Faço saber a quantos esta virem que dou
cargo a Tristão, Cavalleiro da minha caza, na Ilha da Madeira des além do Rio
do Caniço, de passar, como váe, pelo rio acima até à ponta de Tristão, que elle
mantenha, por Mim, em Justiça e Direito, e morrendo elle, a Mim praz que o seu
filho 1º ou 2º se tal fôr, tenha este Cargo por guiza SUSODETA e assim
descendentes por linha direita……………….....................................
ITEM Me praz que todos os fornos de pão………………………………………
ITEM Me praz, que tendo elle sal para
vender…………………………………
ITEM Me praz, que elle possa dar por
suas contas Cartas …………………………
Outro si Me praz, que os gados bravos
possam matar os da Ilha ……………………
Em testemunho disto, lhe mandei dar
esta Carta assignada por Mim e sellada de Meo sello. Feito em Santarém aos oito
dias de Maio. Ayres Pires a fez, ãno de 1440. O INFANTE D. HENRIQUE”.
Daqui, do século XXI, o
nosso olhar deverá alcançar mais longe e divisar no pico mais alto da nossa
história não só o 2 de Julho de 1419, do Achamento da Ilha e desembarque na
nossa baía, mas mui particularmente aquele “8
de Maio de 1440”, porque ele atesta o marco da supremacia de Machico em
toda a Madeira, dado que ao Funchal foi outorgada tal distinção, dez anos
depois, em 1450.
Em boa hora, os machiquenses, através
da sua edilidade, colocaram no seu
devido trono a efeméride maior do seu percurso hexa-secular. Cientificamente
está provado que persistir no grave lapso de “1803” significaria amputar a
Machico 400 anos da sua existência.
Seria
esconder a personalidade dos machiquenses, demonstrada em muitos expressões de
resiliência face a poderes exógenos que pretendiam afectar a sua autonomia e os
seus direitos. Seria ignorar a elevada consideração do Infante D. Henrique por
Machico quando pessoalmente recomendou ao Prior de Tomar, D. Frei Pedro Vaz,
enviasse o Padre Frei João Garcia como primeiro vigário da paróquia de Santa Maria de Machico. Recomendação esta que foi reiterada pelo Infante D. Fernando em carta
escrita ao novo Prior de Tomar, D.Pedro de Abreu, em 12 de Setembro de 1469.

- _Tarefa_:
Segundo o texto sobre a carta do Infante D. Henrique a Machico, em que cidade e em que data foi feita essa carta?

Entradas do conjunto de dados

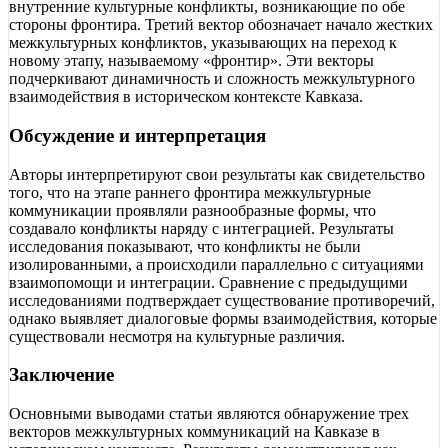
внутренние культурные конфликты, возникающие по обе
стороны фронтира. Третий вектор обозначает начало жестких
межкультурных конфликтов, указывающих на переход к
новому этапу, называемому «фронтир». Эти векторы
подчеркивают динамичность и сложность межкультурного
взаимодействия в историческом контексте Кавказа.
Обсуждение и интерпретация
Авторы интерпретируют свои результаты как свидетельство
того, что на этапе раннего фронтира межкультурные
коммуникации проявляли разнообразные формы, что
создавало конфликты наряду с интеграцией. Результаты
исследования показывают, что конфликты не были
изолированными, а происходили параллельно с ситуациями
взаимопомощи и интеграции. Сравнение с предыдущими
исследованиями подтверждает существование противоречий,
однако выявляет диалоговые формы взаимодействия, которые
существовали несмотря на культурные различия.
Заключение
Основными выводами статьи являются обнаружение трех
векторов межкультурных коммуникаций на Кавказе в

- _Solução_:
Em Santarém, a 8 de maio de 1440.